本文:
>>>>
スパイクタイヤは雪道や凍結路でも安定した走行ができ、かつては冬用タイヤの代名詞ともいわれていました。
しかしスパイクタイヤによる環境汚染が問題となり、スパイクタイヤの使用を制限する法律も施行され、今ではスタッドレスタイヤが冬用タイヤの主流となっています。
本記事では、スパイクタイヤの特徴からスタッドレスタイヤとの違い、スパイクタイヤが規制された理由や規制内容などについてご説明します。
スパイクタイヤは、タイヤのトレッド面の金属製のピンを打ち込んだタイヤのことです。
タイヤに打ち込んだピンにより、雪道や凍結路でも滑らずに安定して走行することができます。
タイヤチェーンと違い、着脱の必要もないので、かつては積雪寒冷地域を中心に冬期の主流な常用タイヤでした。
スパイクタイヤに代わって、積雪寒冷地の冬用タイヤとして一般的に使用されるようになったのがスタッドレスタイヤです。
スパイクタイヤが、タイヤに打ち込んだピンにより雪道や凍結路でも安定した走行ができるのに対し、スタッドレスタイヤは、柔らかいゴムが低温の道路でも路面に密着することで雪道や凍結路でも安定した走行が可能となっています。
<<<<
本文の「スパイクタイヤは雪道や凍結路」から「のがスタッドレスタイヤです。」までを、一字一句変えずに書き出してもらえますか？

記録データ:
>>>>
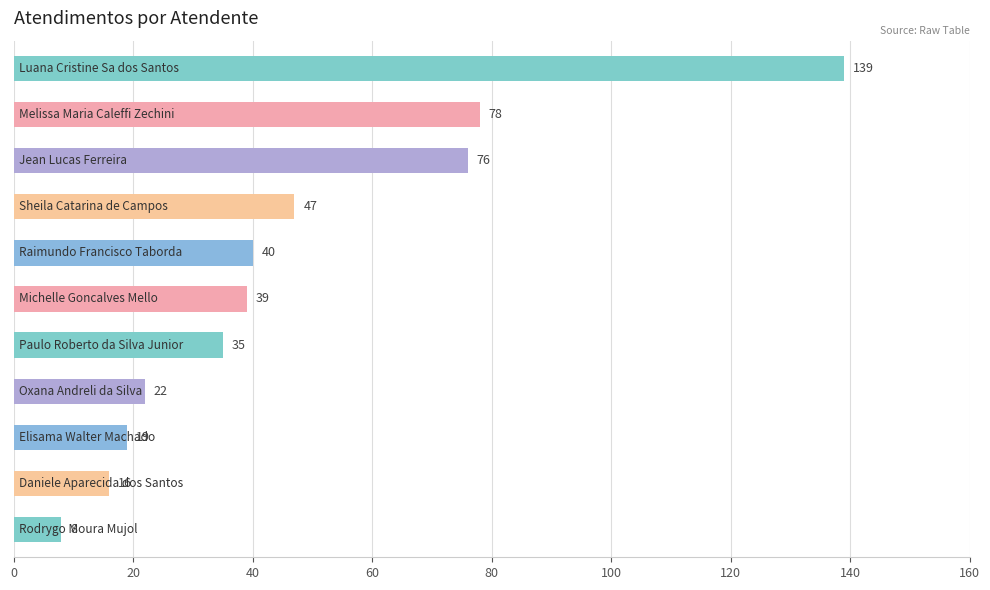

What is the value of the 11th bar from the top?

8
<<<<
解答例:
スパイクタイヤは雪道や凍結路でも安定した走行ができ、かつては冬用タイヤの代名詞ともいわれていました。
しかしスパイクタイヤによる環境汚染が問題となり、スパイクタイヤの使用を制限する法律も施行され、今ではスタッドレスタイヤが冬用タイヤの主流となっています。
本記事では、スパイクタイヤの特徴からスタッドレスタイヤとの違い、スパイクタイヤが規制された理由や規制内容などについてご説明します。
スパイクタイヤは、タイヤのトレッド面の金属製のピンを打ち込んだタイヤのことです。
タイヤに打ち込んだピンにより、雪道や凍結路でも滑らずに安定して走行することができます。
タイヤチェーンと違い、着脱の必要もないので、かつては積雪寒冷地域を中心に冬期の主流な常用タイヤでした。
スパイクタイヤに代わって、積雪寒冷地の冬用タイヤとして一般的に使用されるようになったのがスタッドレスタイヤです。